Sullivan offers tips to graduate students in Rackham Centennial Lecture
SNRE alumnus William C. Sullivan provided today’s graduate students with tips on making their research and professional lives more meaningful.
Sullivan, who earned his doctoral degree in 1991 from SNRE, was invited to give the school’s Rackham Centennial Alumni Lecture. About 110 people attended the Oct. 25 talk in the Dana Building. He is a professor of landscape architecture at the University of Illinois at Urbana-Champaign. (View the lecture)

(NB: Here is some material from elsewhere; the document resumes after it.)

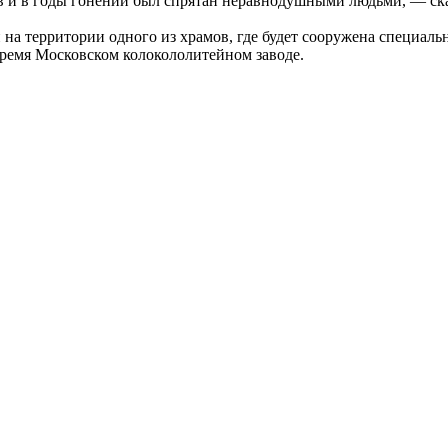
ов и в годы гонений был спрятан неравнодушными людьми, — ск
 на территории одного из храмов, где будет сооружена специал
время Московском колокололитейном заводе.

Sullivan’s tips were founded on his belief that today’s graduate students face a tougher road than the one he encountered in the late 1980s. Culturally, more obstacles exist today to having research be understood and acted upon. To overcome those obstacles, he urged graduate students to alter their approach by:
- focusing their work on neglected communities
- building relationships and creating a sense of community, both among their peers and in the communities where their research is being conducted, and
- building evidence, paying attention to the dependent and independent variables in their research, and becoming a storyteller to ensure results are shared widely. "It's this kind of work that will gather the attention of funding agencies, policy makers and the media," he said.
His lecture was titled "Rising Above the Tide" and it asked how, with shrinking resources and increasing demands, can we produce positive change?
The lecture was funded in part by the U-M Horace H. Rackham School of Graduate Studies, which is organizing the Rackham Centennial Alumni Lectures as part of its 100th anniversary celebration in 2012. The Rackham Centennial Alumni Lectures showcase the intellectual legacy of the university’s graduate community.
During this day-long stay on campus, he met with current master’s and doctoral students, talking with them about his own work and how his career was shaped by his experiences at SNRE. He also thanked his adviser, Professor Rachel Kaplan, for her role in guiding his professional development.